People have been experiencing 3-5 power cuts a day each for 30-40 minutes in cities, including the capital, and up to 12 power cuts a day in rural areas for the past one month.
Asma Khatun, a resident at Rampura in Dhaka, said that they had been experiencing 3-4 power cuts a day for the past four weeks while there were one or two power cuts a day until the first week of March.
Arefa Begum, a resident at Chunoti village of Lohagara upazila in Chittagong, said that they were experiencing power cuts with an interval of 60-90 minutes and the each power cut continued for up to two hours.
Among the divisional headquarters, Chittagong city dwellers are suffering the worst as the frequency of power cuts has been increased to 8-10 times a day with shorter duration than the rural areas in Chittagong division, according to reports from New Age correspondents.
The power supply situation in the rest of the country is more or less similar with power cuts by 4-5 times in the urban areas while 10-12 times in the rural areas a day.
The Rural Electrification Board received 4,700MW power supply on an average during peak hours against its demand of about 5,300MW in the past four weeks, according to its report prepared on Thursday considering power demand and supply situation at 7:00pm, when demand for electricity reached the peak.
Dhaka Power Distribution Company managing director Bikash Dewan, however, said that they were receiving electricity supply as per the demand.
In the past week, the distribution company received more than 1,400MW which was estimated as the highest demand in its distribution areas covering a major part of Dhaka city and entire Narayanganj city.
Officials concerned attributed the public sufferings for frequent power cuts to shortage of gas supplies to the power plants and distribution networks vulnerable to nor’wester.
They said that the Power Development Board, the country’s single buyer of greed feeding electricity, was able to supply about 9,800MW during peak hours, from 6:00pm to 12:00am, against the demand for 11,000MW with the existing gas supplies at the rate of about 26.90 million cubic metres per day.
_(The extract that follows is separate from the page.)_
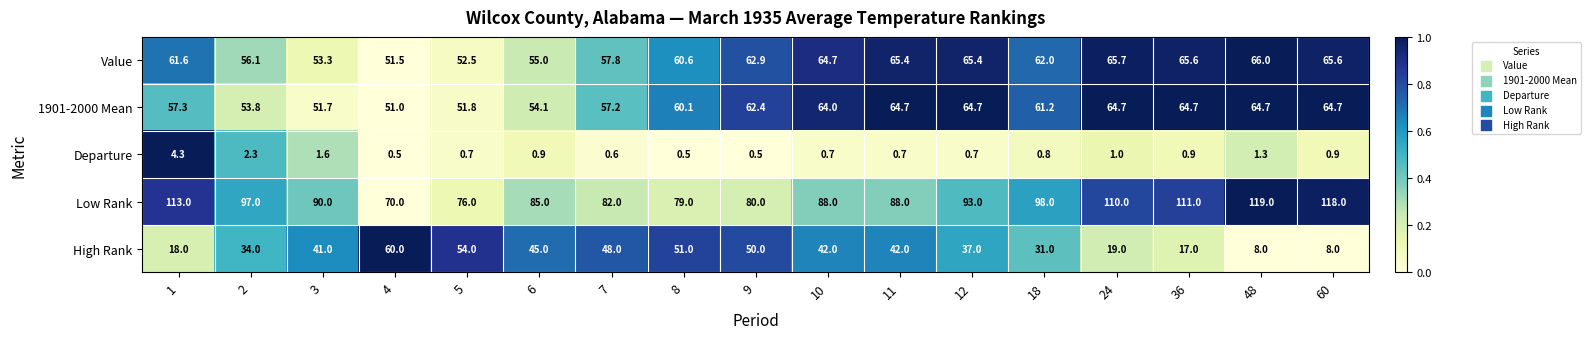

What is the sum of all 1901-2000 Mean values?

1012.8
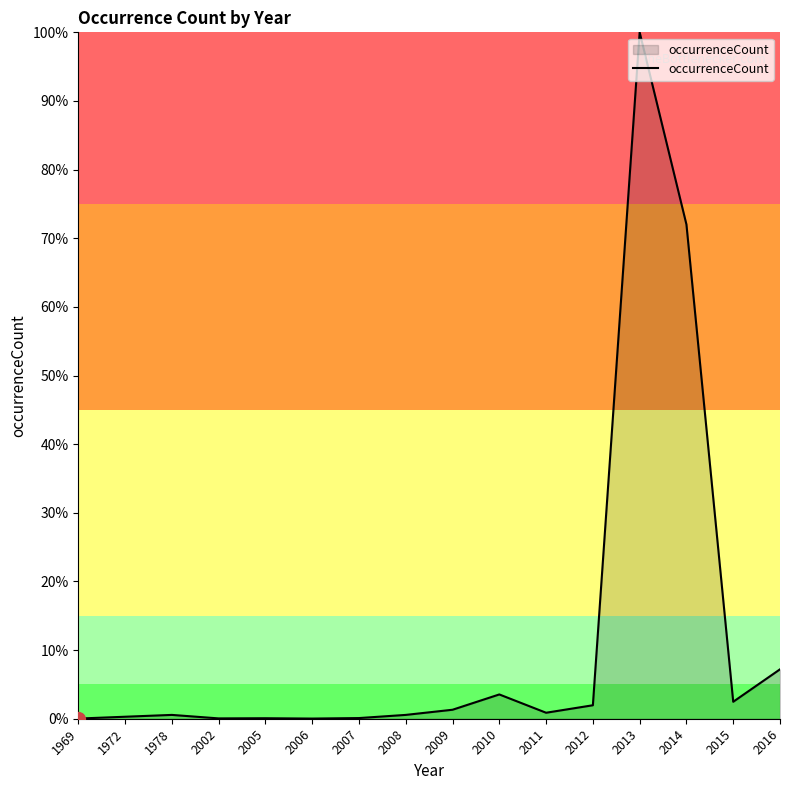

Which category has the highest value across all series?

2013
Power Development Board chairman Khaled Mahmud told New Age on Thursday that the electricity supply situation would improve soon as the government increased gas supplies diverting from the fertiliser factories from the day.
He said that the power board had prepared to generate 11,000MW from May.
A recent estimate of power board, however, shows that the power demand would shoot up to 12,500MW from May, a power board official said, adding that the demand might rise further if there were no bottlenecks in transmission and distribution.
The power board also supplies electricity to the consumers in the city corporations and municipal areas in Chittagong, Mymensingh and Sylhet divisions.
Asked about power board’s distribution situation, Khaled said that the distribution utilities had to stop power supply to an area on safety grounds whenever it seemed nor’wester might hit the area causing power cables to be snapped by broken branches of trees.
The Dhaka Power Distribution Company managing director said that banners and other advertising materials often snapped overhead power distribution lines.
He said that projects to develop underground power distribution networks in his areas were under implementation.
At a meeting on Wednesday, power division secretary Ahmad Kaikaus asked the power distribution utilities to cut off all branches of trees grown above or parallel to the power supply lines in the next 15 days, said officials.